[Brief]
Arrange the records below as a Markdown table with the columns Row and Record line, giving each line a row number and leaving out blank lines. Begin at the line that has "s=56 is what I need.", stop after the line that has "The time is h=9 m=28", and include only those lines.

[Raw records]

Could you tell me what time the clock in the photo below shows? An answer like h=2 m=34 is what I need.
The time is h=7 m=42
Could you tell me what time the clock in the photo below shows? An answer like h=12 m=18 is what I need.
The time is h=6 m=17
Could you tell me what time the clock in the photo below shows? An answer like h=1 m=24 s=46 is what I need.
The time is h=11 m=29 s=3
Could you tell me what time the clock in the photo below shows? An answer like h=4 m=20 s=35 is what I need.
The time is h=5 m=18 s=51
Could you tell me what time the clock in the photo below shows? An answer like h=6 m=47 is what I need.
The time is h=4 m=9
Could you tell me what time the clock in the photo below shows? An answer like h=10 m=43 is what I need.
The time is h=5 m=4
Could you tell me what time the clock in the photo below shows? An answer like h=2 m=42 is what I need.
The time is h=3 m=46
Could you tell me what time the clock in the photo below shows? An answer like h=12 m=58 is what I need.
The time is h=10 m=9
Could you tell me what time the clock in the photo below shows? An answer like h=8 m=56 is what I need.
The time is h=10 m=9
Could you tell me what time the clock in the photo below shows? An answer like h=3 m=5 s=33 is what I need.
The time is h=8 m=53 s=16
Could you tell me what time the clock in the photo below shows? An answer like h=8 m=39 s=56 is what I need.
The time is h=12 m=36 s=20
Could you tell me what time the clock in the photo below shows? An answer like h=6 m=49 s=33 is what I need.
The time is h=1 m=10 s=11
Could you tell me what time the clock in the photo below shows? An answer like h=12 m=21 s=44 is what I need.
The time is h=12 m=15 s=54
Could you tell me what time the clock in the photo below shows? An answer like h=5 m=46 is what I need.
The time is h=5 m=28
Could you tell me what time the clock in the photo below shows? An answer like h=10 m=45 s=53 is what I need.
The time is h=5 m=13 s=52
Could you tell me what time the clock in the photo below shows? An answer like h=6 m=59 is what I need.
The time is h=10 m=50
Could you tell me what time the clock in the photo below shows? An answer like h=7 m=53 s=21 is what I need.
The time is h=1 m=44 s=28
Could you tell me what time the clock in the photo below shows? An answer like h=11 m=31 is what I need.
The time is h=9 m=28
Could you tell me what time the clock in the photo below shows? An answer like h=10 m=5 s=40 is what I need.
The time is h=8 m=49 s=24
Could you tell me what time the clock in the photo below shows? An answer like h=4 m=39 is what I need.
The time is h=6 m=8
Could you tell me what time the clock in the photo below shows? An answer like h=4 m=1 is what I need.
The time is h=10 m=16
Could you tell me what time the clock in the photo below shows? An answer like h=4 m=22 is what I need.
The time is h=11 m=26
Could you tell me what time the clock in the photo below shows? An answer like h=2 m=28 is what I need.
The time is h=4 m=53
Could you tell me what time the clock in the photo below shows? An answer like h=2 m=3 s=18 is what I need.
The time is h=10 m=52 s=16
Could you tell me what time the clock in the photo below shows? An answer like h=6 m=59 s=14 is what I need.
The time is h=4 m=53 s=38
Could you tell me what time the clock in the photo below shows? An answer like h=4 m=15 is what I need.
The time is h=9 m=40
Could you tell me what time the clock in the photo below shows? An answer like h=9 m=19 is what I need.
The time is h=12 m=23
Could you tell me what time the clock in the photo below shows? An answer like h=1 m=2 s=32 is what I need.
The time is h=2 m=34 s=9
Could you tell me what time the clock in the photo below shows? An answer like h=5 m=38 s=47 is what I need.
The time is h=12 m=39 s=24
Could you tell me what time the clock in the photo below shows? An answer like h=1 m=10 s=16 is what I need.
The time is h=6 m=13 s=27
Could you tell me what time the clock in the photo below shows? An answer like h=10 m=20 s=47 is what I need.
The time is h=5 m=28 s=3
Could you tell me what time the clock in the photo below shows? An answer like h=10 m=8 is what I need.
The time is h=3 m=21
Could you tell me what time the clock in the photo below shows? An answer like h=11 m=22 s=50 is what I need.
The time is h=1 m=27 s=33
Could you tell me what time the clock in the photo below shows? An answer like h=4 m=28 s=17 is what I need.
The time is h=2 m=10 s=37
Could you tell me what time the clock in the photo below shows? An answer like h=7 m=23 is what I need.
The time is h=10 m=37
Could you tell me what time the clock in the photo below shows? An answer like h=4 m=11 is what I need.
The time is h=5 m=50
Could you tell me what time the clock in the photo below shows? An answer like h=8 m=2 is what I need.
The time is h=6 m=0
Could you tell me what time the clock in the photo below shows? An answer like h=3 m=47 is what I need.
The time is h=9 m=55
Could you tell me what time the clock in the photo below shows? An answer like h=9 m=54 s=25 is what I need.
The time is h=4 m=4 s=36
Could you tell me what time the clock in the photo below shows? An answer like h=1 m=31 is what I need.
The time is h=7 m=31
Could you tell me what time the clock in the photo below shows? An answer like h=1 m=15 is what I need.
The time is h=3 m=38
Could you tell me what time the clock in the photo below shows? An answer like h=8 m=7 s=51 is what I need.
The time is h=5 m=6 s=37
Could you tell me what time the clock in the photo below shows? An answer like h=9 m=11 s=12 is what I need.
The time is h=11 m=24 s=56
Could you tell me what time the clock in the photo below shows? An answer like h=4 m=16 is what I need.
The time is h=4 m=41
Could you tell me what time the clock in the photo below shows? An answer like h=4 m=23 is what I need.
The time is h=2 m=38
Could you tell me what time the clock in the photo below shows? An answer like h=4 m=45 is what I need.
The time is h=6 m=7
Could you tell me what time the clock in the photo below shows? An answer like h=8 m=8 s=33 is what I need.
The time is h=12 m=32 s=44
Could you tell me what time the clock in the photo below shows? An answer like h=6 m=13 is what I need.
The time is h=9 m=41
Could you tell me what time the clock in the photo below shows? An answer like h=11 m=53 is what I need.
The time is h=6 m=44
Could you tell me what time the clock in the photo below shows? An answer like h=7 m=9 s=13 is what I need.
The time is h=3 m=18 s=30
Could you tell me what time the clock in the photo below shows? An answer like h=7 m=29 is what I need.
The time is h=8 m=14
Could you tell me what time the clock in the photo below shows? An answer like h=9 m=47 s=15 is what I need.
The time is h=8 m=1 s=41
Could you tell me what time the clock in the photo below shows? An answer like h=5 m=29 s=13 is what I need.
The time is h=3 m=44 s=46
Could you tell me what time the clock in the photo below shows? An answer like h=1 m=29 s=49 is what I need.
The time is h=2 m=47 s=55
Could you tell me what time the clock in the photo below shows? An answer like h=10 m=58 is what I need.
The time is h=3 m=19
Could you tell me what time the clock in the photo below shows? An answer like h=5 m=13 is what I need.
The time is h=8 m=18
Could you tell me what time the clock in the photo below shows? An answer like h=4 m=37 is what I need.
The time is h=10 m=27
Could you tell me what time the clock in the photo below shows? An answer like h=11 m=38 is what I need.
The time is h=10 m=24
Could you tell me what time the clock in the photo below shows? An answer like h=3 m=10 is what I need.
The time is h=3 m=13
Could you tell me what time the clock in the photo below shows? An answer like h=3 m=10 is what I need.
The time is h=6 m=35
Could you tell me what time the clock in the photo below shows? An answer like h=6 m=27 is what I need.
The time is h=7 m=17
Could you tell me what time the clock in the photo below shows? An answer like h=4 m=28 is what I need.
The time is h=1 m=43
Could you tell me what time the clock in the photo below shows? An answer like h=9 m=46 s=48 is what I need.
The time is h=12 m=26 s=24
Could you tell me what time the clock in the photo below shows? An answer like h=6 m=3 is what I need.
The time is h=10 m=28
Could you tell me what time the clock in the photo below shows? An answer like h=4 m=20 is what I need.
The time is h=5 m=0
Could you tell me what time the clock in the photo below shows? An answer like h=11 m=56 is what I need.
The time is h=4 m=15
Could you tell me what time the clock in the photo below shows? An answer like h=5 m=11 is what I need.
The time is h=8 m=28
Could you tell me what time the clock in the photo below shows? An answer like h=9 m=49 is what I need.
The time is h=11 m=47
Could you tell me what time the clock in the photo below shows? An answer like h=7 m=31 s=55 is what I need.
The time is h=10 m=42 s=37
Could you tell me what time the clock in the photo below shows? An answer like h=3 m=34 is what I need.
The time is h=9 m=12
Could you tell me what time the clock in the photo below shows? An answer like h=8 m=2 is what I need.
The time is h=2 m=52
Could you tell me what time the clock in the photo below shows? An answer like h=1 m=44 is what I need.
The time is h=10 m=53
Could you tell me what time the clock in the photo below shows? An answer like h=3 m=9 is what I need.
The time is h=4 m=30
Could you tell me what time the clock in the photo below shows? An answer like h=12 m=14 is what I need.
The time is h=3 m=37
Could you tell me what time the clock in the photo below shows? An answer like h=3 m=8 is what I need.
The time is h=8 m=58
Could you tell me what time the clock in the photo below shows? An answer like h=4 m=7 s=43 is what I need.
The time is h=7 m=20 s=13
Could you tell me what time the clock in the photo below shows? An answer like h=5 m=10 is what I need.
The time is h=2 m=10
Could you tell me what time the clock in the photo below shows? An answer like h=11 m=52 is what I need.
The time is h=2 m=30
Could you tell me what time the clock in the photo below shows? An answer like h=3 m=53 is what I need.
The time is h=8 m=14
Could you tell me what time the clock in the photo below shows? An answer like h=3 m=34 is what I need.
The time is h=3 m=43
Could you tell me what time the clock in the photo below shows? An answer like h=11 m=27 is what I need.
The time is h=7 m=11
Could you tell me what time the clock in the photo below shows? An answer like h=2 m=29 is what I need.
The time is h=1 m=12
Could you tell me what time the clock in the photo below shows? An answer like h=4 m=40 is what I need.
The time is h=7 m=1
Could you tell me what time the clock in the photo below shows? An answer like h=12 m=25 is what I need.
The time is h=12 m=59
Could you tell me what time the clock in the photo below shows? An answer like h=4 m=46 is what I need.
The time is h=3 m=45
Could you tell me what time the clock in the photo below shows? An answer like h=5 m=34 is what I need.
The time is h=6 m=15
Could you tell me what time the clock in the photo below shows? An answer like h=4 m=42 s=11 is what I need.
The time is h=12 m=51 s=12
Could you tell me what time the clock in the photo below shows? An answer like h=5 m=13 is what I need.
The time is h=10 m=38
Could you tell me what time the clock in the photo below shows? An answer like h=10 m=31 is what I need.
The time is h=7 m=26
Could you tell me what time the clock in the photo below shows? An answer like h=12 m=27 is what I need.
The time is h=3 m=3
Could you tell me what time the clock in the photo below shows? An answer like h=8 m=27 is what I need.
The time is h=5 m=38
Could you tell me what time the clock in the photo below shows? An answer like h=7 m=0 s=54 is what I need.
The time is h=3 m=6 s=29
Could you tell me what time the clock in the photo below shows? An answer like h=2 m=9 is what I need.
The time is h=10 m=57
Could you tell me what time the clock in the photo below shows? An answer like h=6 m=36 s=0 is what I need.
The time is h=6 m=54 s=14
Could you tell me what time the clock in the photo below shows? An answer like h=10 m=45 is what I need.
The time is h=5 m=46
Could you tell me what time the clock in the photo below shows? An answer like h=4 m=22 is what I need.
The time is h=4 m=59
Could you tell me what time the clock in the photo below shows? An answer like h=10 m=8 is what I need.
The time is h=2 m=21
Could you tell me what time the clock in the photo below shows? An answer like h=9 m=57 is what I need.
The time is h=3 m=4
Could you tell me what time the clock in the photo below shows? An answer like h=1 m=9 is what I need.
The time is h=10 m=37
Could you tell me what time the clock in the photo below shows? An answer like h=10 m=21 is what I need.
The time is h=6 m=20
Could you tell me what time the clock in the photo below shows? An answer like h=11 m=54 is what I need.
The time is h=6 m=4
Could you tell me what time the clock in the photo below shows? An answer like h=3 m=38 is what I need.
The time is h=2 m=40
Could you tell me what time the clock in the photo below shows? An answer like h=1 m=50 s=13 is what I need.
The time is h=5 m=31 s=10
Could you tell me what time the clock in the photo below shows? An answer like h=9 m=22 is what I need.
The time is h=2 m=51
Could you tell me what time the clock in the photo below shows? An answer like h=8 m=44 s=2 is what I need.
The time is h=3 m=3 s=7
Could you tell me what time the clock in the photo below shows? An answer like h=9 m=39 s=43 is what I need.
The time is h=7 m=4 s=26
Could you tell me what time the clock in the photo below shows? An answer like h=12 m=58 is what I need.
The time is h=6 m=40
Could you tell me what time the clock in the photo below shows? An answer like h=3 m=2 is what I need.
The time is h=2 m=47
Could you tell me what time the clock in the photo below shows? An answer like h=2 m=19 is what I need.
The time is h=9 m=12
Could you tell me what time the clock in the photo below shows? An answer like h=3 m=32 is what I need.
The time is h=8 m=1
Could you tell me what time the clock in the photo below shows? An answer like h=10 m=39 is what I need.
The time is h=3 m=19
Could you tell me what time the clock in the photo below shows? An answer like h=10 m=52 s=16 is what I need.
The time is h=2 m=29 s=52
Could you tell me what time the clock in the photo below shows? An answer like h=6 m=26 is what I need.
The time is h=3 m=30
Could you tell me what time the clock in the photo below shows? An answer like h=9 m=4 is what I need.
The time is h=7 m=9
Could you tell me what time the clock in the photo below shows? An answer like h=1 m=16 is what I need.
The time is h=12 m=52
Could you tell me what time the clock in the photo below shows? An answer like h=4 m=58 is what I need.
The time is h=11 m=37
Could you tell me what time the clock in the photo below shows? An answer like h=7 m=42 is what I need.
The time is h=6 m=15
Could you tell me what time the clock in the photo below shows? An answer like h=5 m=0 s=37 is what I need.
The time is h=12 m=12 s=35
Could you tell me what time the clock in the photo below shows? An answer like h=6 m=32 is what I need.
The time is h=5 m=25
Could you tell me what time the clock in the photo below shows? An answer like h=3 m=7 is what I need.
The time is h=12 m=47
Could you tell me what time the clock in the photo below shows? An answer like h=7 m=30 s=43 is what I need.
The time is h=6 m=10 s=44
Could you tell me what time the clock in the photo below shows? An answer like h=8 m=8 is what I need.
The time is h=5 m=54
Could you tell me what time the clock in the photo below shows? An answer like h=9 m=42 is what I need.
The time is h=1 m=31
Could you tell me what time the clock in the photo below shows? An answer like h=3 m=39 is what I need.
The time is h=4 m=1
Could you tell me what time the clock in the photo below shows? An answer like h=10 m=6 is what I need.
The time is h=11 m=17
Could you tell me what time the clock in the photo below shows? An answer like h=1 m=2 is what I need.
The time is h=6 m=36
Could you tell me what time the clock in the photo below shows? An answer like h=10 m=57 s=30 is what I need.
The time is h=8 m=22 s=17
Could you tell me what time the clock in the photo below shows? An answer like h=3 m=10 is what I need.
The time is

[Written answer]
| Row | Record line |
|---|---|
| 1 | Could you tell me what time the clock in the photo below shows? An answer like h=8 m=39 s=56 is what I need. |
| 2 | The time is h=12 m=36 s=20 |
| 3 | Could you tell me what time the clock in the photo below shows? An answer like h=6 m=49 s=33 is what I need. |
| 4 | The time is h=1 m=10 s=11 |
| 5 | Could you tell me what time the clock in the photo below shows? An answer like h=12 m=21 s=44 is what I need. |
| 6 | The time is h=12 m=15 s=54 |
| 7 | Could you tell me what time the clock in the photo below shows? An answer like h=5 m=46 is what I need. |
| 8 | The time is h=5 m=28 |
| 9 | Could you tell me what time the clock in the photo below shows? An answer like h=10 m=45 s=53 is what I need. |
| 10 | The time is h=5 m=13 s=52 |
| 11 | Could you tell me what time the clock in the photo below shows? An answer like h=6 m=59 is what I need. |
| 12 | The time is h=10 m=50 |
| 13 | Could you tell me what time the clock in the photo below shows? An answer like h=7 m=53 s=21 is what I need. |
| 14 | The time is h=1 m=44 s=28 |
| 15 | Could you tell me what time the clock in the photo below shows? An answer like h=11 m=31 is what I need. |
| 16 | The time is h=9 m=28 |